Sa plaisanterie tomba à plat. Nadia ne réagit pas. Elle déclara :
— Il achète cette maison pour m’y enfermer.
— Qu’est-ce que tu racontes !
— Il me l’a dit, après ton départ. Il exige que j’aille me claquemurer dans cette bicoque. Tu as gagné, Léo, tu vas avoir le champ libre.
Yvrard masqua sa joie sous une mine soucieuse.
— Il a dit ça parce qu’il était de mauvais poil. Son nouveau spectacle semble le tourmenter davantage encore que les autres.
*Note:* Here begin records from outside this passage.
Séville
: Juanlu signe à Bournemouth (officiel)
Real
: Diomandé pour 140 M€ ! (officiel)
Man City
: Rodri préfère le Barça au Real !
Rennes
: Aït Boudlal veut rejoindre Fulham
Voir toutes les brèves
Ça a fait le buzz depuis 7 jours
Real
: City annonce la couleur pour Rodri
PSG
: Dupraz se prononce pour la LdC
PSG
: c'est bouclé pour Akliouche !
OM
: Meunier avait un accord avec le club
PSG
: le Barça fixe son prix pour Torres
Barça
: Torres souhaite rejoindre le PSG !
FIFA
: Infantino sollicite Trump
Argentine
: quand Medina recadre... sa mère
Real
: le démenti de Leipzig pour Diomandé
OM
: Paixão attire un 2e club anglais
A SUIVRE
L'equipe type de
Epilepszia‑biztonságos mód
— Non, Léon. Il a dit ça parce qu’il en a marre de notre union. Ta baraque versaillaise est le sas de notre séparation. Si j’acceptais sa proposition, au bout d’un certain temps, nous passerions au divorce.
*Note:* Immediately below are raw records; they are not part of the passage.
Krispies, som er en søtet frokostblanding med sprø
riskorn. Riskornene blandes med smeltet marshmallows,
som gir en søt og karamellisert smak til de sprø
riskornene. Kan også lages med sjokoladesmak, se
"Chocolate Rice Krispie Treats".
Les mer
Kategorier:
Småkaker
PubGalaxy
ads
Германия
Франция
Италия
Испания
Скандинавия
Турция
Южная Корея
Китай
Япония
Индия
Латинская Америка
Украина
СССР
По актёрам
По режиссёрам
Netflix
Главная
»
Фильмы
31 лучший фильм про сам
Sa voix fit un couac ; elle faillit éclater en sanglots, se contint de justesse.
— Après tout ce que nous avons vécu ensemble, parvint-elle à ajouter.
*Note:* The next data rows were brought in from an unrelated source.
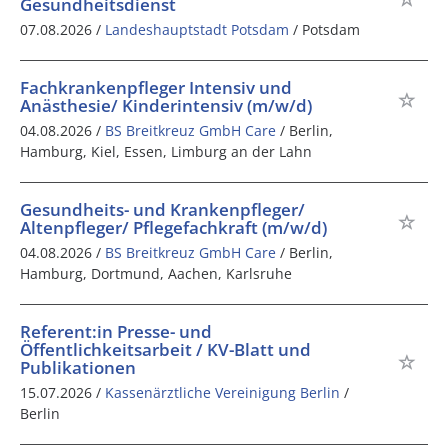
Gesundheitsdienst
07.08.2026 /
Landeshauptstadt Potsdam
/ Potsdam
Fachkrankenpfleger Intensiv und
Anästhesie/ Kinderintensiv (m/w/d)
04.08.2026 /
BS Breitkreuz GmbH Care
/ Berlin,
Hamburg, Kiel, Essen, Limburg an der Lahn
Gesundheits- und Krankenpfleger/
Altenpfleger/ Pflegefachkraft (m/w/d)
04.08.2026 /
BS Breitkreuz GmbH Care
/ Berlin,
Hamburg, Dortmund, Aachen, Karlsruhe
Referent:in Presse- und
Öffentlichkeitsarbeit / KV-Blatt und
Publikationen
15.07.2026 /
Kassenärztliche Vereinigung Berlin
/
Berlin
Léon eut une flambée de colère.
— Vous avez fait quoi ensemble, imbécile ? L’amour et des camomilles ! Tu as été pendant vingt ans la petite sentinelle de sa gloire. Tu regardais les évolutions de ton trapéziste, assise sur le bord de la piste et tu n’applaudissais même pas, tant tu es réservée, digne fille du grand Fedor jamais content ! Tu l’attendais à la maison, voire dans sa loge à la rigueur, avec un maillot de corps propre et une serviette-éponge pour essuyer le dos trempé de l’athlète.
« T’es-tu jamais enflammée, ce que j’appelle s’enflammer, pour ses projets ? Penses-tu : bien trop prudente ! Des objections, ça à la pelle ! Tu es une rogneuse d’ailes, Nadia. Boris, lui, est un génie qui a besoin d’une continuelle stimulation de ses proches. Il faut l’ovationner avant qu’il ouvre la bouche, pour le mettre en confiance. Si tu savais ta gueule dans nos moments d’enthousiasme ! On était là, à crier d’allégresse pour des riens, à battre des mains comme des mômes, et toi, connasse, tu restais sur ta putain de réserve, attentive et soucieuse. Peut-être est-ce ainsi qu’on doit aimer un médecin ou un magistrat, mais sûrement pas un artiste. Tu croyais lui apporter « l’équilibre », ma belle, tu le faisais seulement chier. Lorsqu’on est Boris Lassef, la voix de la raison, tiens, fume ! Quand on a un feu d’artifice dans l’âme, l’indifférence ressemble à une petite pluie aigre.